*How to complete this task*.
In the entries below, every line that contains "comme" must be located and copied.

*Page-level text extractions*.

------------------------------

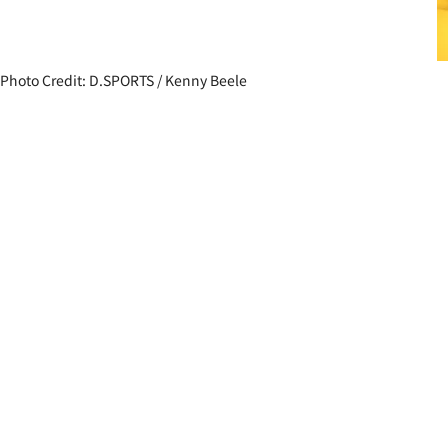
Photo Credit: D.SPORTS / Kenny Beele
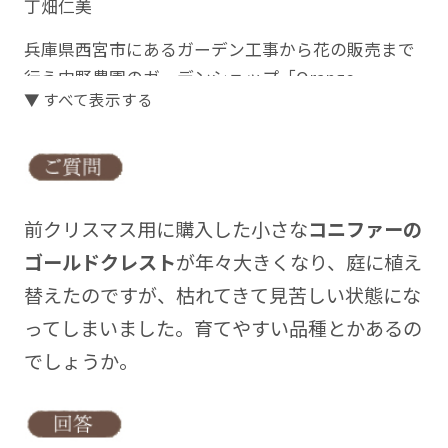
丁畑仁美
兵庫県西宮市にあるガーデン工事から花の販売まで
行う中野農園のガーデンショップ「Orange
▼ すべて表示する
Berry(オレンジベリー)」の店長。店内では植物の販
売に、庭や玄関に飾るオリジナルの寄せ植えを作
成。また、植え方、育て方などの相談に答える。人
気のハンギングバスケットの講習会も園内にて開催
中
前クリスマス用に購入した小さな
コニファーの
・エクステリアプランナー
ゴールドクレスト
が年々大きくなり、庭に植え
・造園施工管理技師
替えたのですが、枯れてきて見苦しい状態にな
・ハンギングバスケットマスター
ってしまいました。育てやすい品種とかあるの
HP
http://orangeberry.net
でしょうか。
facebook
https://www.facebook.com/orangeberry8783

------------------------------

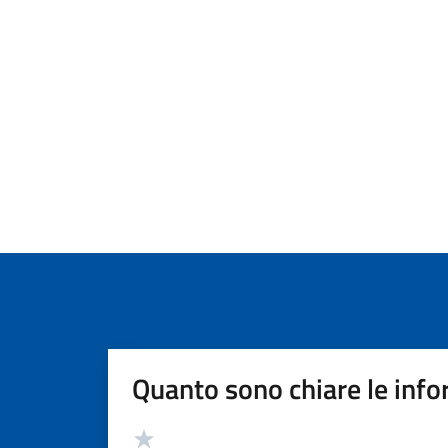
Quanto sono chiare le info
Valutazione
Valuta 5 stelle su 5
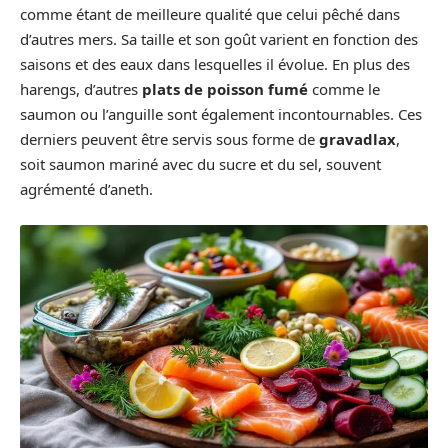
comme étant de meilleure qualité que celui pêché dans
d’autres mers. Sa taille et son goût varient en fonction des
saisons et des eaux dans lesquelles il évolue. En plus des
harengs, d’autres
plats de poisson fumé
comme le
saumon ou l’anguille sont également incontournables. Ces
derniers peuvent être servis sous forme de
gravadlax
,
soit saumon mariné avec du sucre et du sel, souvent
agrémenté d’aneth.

------------------------------

*Response*.
comme étant de meilleure qualité que celui pêché dans
comme le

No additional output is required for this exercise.